「特定調停」という債務整理とは?「任意整理」とどっちを選ぶか?

「特定調停」とは?

債務整理の方法には「任意整理」「個人再生」「自己破産」の3つの方法があるといいましたが、実は、これ以外にも「特定調停」という方法があるのです。

「特定調停」とは、借金返済苦にある人が簡易裁判所に間に入ってもらって、貸金業者と交渉、話し合いをもって返済計画を作成し、最終的には両者の合意をもって解決する。分割返済期間は原則3年となります。
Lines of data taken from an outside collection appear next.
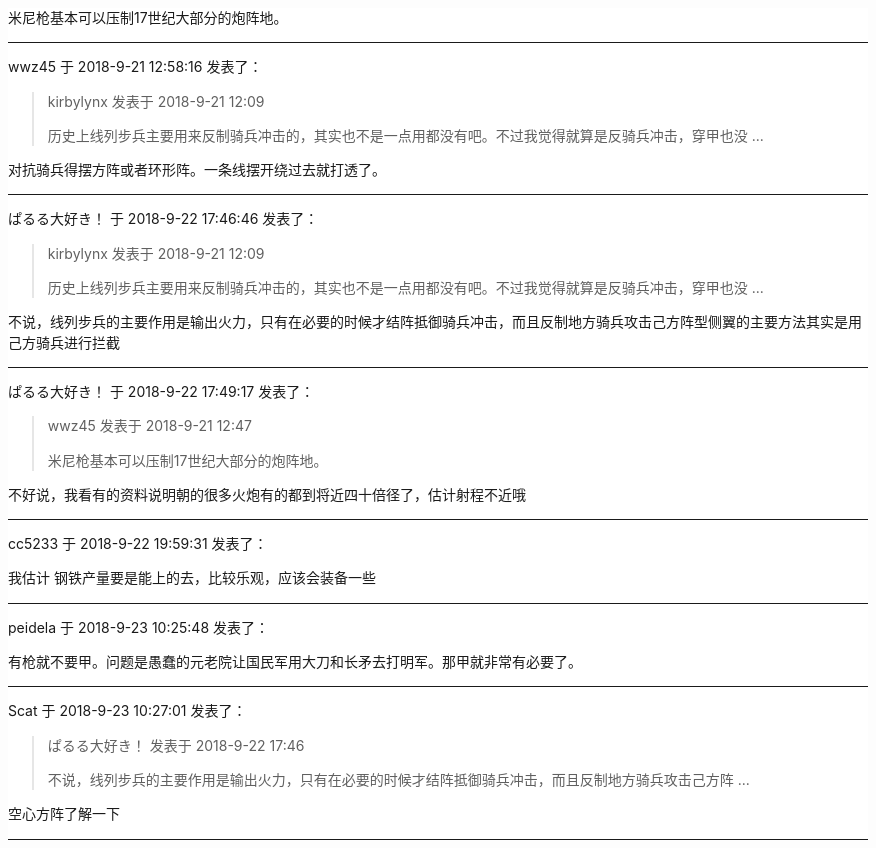 

米尼枪基本可以压制17世纪大部分的炮阵地。

---------

wwz45 于 2018-9-21 12:58:16 发表了：

> kirbylynx 发表于 2018-9-21 12:09
> 
> 历史上线列步兵主要用来反制骑兵冲击的，其实也不是一点用都没有吧。不过我觉得就算是反骑兵冲击，穿甲也没 ...



对抗骑兵得摆方阵或者环形阵。一条线摆开绕过去就打透了。

---------

ぱるる大好き！ 于 2018-9-22 17:46:46 发表了：

> kirbylynx 发表于 2018-9-21 12:09
> 
> 历史上线列步兵主要用来反制骑兵冲击的，其实也不是一点用都没有吧。不过我觉得就算是反骑兵冲击，穿甲也没 ...



不说，线列步兵的主要作用是输出火力，只有在必要的时候才结阵抵御骑兵冲击，而且反制地方骑兵攻击己方阵型侧翼的主要方法其实是用己方骑兵进行拦截

---------

ぱるる大好き！ 于 2018-9-22 17:49:17 发表了：

> wwz45 发表于 2018-9-21 12:47 
> 
> 米尼枪基本可以压制17世纪大部分的炮阵地。



不好说，我看有的资料说明朝的很多火炮有的都到将近四十倍径了，估计射程不近哦

---------

cc5233 于 2018-9-22 19:59:31 发表了：

我估计 钢铁产量要是能上的去，比较乐观，应该会装备一些

---------

peidela 于 2018-9-23 10:25:48 发表了：

有枪就不要甲。问题是愚蠢的元老院让国民军用大刀和长矛去打明军。那甲就非常有必要了。

---------

Scat 于 2018-9-23 10:27:01 发表了：

> ぱるる大好き！ 发表于 2018-9-22 17:46
> 
> 不说，线列步兵的主要作用是输出火力，只有在必要的时候才结阵抵御骑兵冲击，而且反制地方骑兵攻击己方阵 ...



空心方阵了解一下

---------
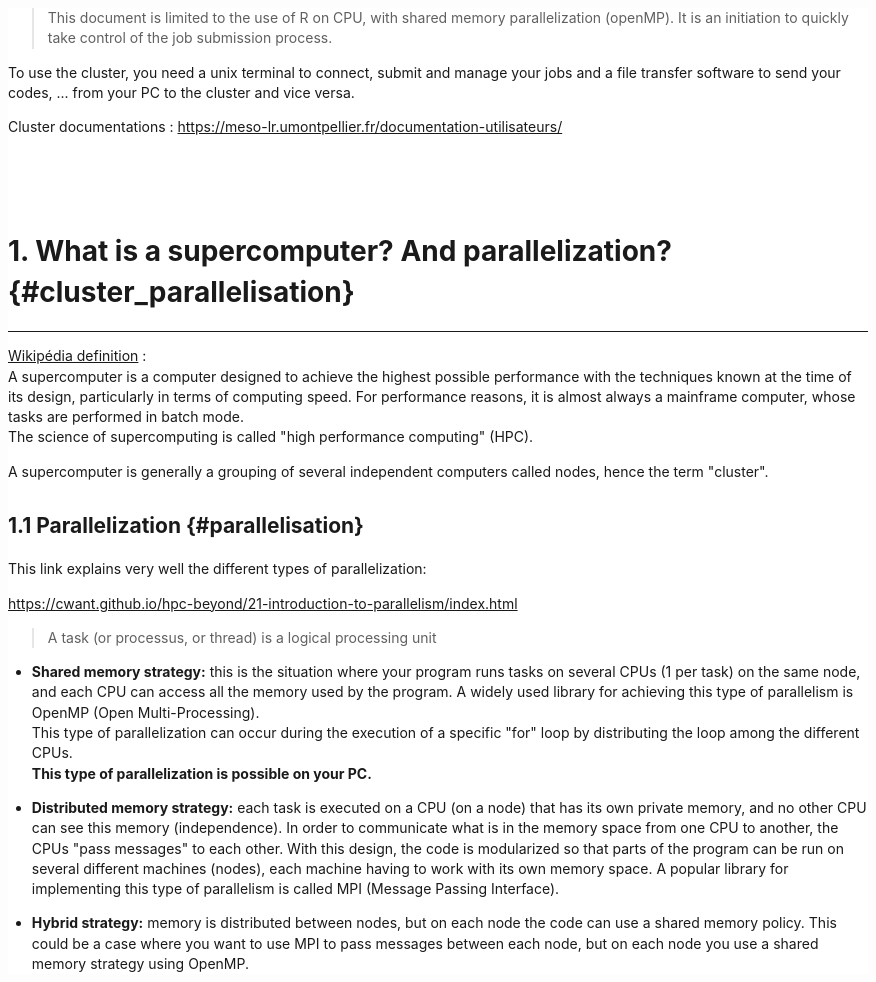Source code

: > This document is limited to the use of R on CPU, with shared memory parallelization (openMP). It is an initiation to quickly take control of the job submission process.

To use the cluster, you need a unix terminal to connect, submit and manage your jobs and a file transfer software to send your codes, ... from your PC to the cluster and vice versa.

Cluster documentations : https://meso-lr.umontpellier.fr/documentation-utilisateurs/


[######################################################################################]: # 

<br><br>

# 1. What is a supercomputer? And parallelization? {#cluster_parallelisation}

---

[Wikipédia definition](https://fr.wikipedia.org/wiki/Superordinateur) : <br>
A supercomputer is a computer designed to achieve the highest possible performance with the techniques known at the time of its design, particularly in terms of computing speed. For performance reasons, it is almost always a mainframe computer, whose tasks are performed in batch mode. <br>
The science of supercomputing is called "high performance computing" (HPC). 

A supercomputer is generally a grouping of several independent computers called nodes, hence the term "cluster".


## 1.1 Parallelization {#parallelisation}

This link explains very well the different types of parallelization:

https://cwant.github.io/hpc-beyond/21-introduction-to-parallelism/index.html

> A task (or processus, or thread) is a logical processing unit


* **Shared memory strategy:** this is the situation where your program runs tasks on several CPUs (1 per task) on the same node, and each CPU can access all the memory used by the program. A widely used library for achieving this type of parallelism is OpenMP (Open Multi-Processing). <br>
This type of parallelization can occur during the execution of a specific "for" loop by distributing the loop among the different CPUs. <br>
**This type of parallelization is possible on your PC.**

* **Distributed memory strategy:** each task is executed on a CPU (on a node) that has its own private memory, and no other CPU can see this memory (independence). In order to communicate what is in the memory space from one CPU to another, the CPUs "pass messages" to each other. With this design, the code is modularized so that parts of the program can be run on several different machines (nodes), each machine having to work with its own memory space.
A popular library for implementing this type of parallelism is called MPI (Message Passing Interface). 



* **Hybrid strategy:** memory is distributed between nodes, but on each node the code can use a shared memory policy. This could be a case where you want to use MPI to pass messages between each node, but on each node you use a shared memory strategy using OpenMP. 



[Les modules reposent sur un système de dépendances et de conflits fixés par la personne ayant installé ou compilé le logiciel ou la librairie visée.]: # 
[-----------------------------------------------------------]: # 
[-----------------------------------------------------------]: # 
[-----------------------------------------------------------]: # 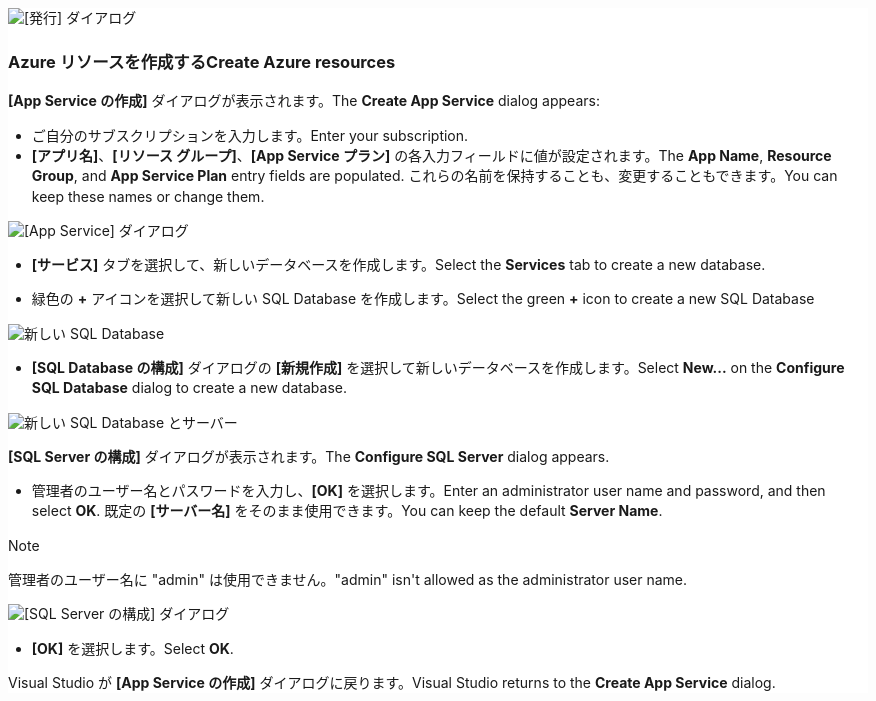 ![[発行] ダイアログ](publish-to-azure-webapp-using-vs/_static/maas1.png)

### <a name="create-azure-resources"></a><span data-ttu-id="1b6e9-150">Azure リソースを作成する</span><span class="sxs-lookup"><span data-stu-id="1b6e9-150">Create Azure resources</span></span>

<span data-ttu-id="1b6e9-151">**[App Service の作成]** ダイアログが表示されます。</span><span class="sxs-lookup"><span data-stu-id="1b6e9-151">The **Create App Service** dialog appears:</span></span>

* <span data-ttu-id="1b6e9-152">ご自分のサブスクリプションを入力します。</span><span class="sxs-lookup"><span data-stu-id="1b6e9-152">Enter your subscription.</span></span>
* <span data-ttu-id="1b6e9-153">**[アプリ名]**、**[リソース グループ]**、**[App Service プラン]** の各入力フィールドに値が設定されます。</span><span class="sxs-lookup"><span data-stu-id="1b6e9-153">The **App Name**, **Resource Group**, and **App Service Plan** entry fields are populated.</span></span> <span data-ttu-id="1b6e9-154">これらの名前を保持することも、変更することもできます。</span><span class="sxs-lookup"><span data-stu-id="1b6e9-154">You can keep these names or change them.</span></span>

![[App Service] ダイアログ](publish-to-azure-webapp-using-vs/_static/newrg1.png)

* <span data-ttu-id="1b6e9-156">**[サービス]** タブを選択して、新しいデータベースを作成します。</span><span class="sxs-lookup"><span data-stu-id="1b6e9-156">Select the **Services** tab to create a new database.</span></span>

* <span data-ttu-id="1b6e9-157">緑色の **+** アイコンを選択して新しい SQL Database を作成します。</span><span class="sxs-lookup"><span data-stu-id="1b6e9-157">Select the green **+** icon to create a new SQL Database</span></span>

![新しい SQL Database](publish-to-azure-webapp-using-vs/_static/sql.png)

* <span data-ttu-id="1b6e9-159">**[SQL Database の構成]** ダイアログの **[新規作成]** を選択して新しいデータベースを作成します。</span><span class="sxs-lookup"><span data-stu-id="1b6e9-159">Select **New...** on the **Configure SQL Database** dialog to create a new database.</span></span>

![新しい SQL Database とサーバー](publish-to-azure-webapp-using-vs/_static/conf.png)

<span data-ttu-id="1b6e9-161">**[SQL Server の構成]** ダイアログが表示されます。</span><span class="sxs-lookup"><span data-stu-id="1b6e9-161">The **Configure SQL Server** dialog appears.</span></span>

* <span data-ttu-id="1b6e9-162">管理者のユーザー名とパスワードを入力し、**[OK]** を選択します。</span><span class="sxs-lookup"><span data-stu-id="1b6e9-162">Enter an administrator user name and password, and then select **OK**.</span></span> <span data-ttu-id="1b6e9-163">既定の **[サーバー名]** をそのまま使用できます。</span><span class="sxs-lookup"><span data-stu-id="1b6e9-163">You can keep the default **Server Name**.</span></span> 

> [!NOTE]
> <span data-ttu-id="1b6e9-164">管理者のユーザー名に "admin" は使用できません。</span><span class="sxs-lookup"><span data-stu-id="1b6e9-164">"admin" isn't allowed as the administrator user name.</span></span>

![[SQL Server の構成] ダイアログ](publish-to-azure-webapp-using-vs/_static/conf_servername.png)

* <span data-ttu-id="1b6e9-166">**[OK]** を選択します。</span><span class="sxs-lookup"><span data-stu-id="1b6e9-166">Select **OK**.</span></span>

<span data-ttu-id="1b6e9-167">Visual Studio が **[App Service の作成]** ダイアログに戻ります。</span><span class="sxs-lookup"><span data-stu-id="1b6e9-167">Visual Studio returns to the **Create App Service** dialog.</span></span>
「特定調停」は平成12年に施行された比較的新しい制度です。

両当事者の交渉、話し合いによる合意が必要という点で「任意整理」と同じですが、簡易裁判所が間に入ってきて調停員に仲介してもらう点で「任意整理」とは違います。

「特定調停」は自分でできる債務整理の方法ですが、「任意整理」と比べて費用が少なくて済むという点を除いて、際立ったメリットというのはありません。「特定調停」にかかる費用は、1社につき印紙500円、切手代400円程度を納めればいいといわれています。

この費用の点はメリットといえますが、自分で申し立てるため大変な労力が必要となります。

「任意整理」との比較をすると

「任意整理」とくらべて「特定調停」のデメリットを下記に挙げていきます。

①申立書を自分で作らなければならない
申立書は決して難しいものではないですが、1人だと不安が残るものです。
②貸金業者に申立書が届くまで借金の催促、取り立ては続く
申立書の作成に戸惑ってしまうと、取り立ては止まりません。
③裁判所に何回か出頭しなければならない
期日には、裁判所に出頭しなければなりません。最低でも2回の出頭が必要で、債権者が多ければ出頭回数が増えていきます。
④過払い金返還請求を求めることはできません。
もし、どうしても取り戻したいのであれば、調停外で自分で交渉するか、専門家の弁護士や司法書士に依頼するしかありません。
⑤将来の利息は免除されますが、未払い利息・遅延利息は支払わなければならない
「任意整理」では、両方の利息ともに支払いを免除されることを条件に合意成立するのですが、「特定調停」では免除されるのは将来の利息の見です。
⑥結局はあまり意味がない
「特定調停」は自分でできるのですが、専門家ではない自分ですべてを行うのは非常に大変で手間や時間もかかります。それを回避するためには、結局は専門家である弁護士や司法書士を依頼せざるを得なくなります。でも、そうなると、弁護士、司法書士費用がかかるので、この制度の唯一のメリットと言われている費用の安価という点が損なわれてしまうことになります。そうなると「特定調停」の意味があまりなくなります。

だから、冒頭に述べたように「特定調停」はあまりやられていません。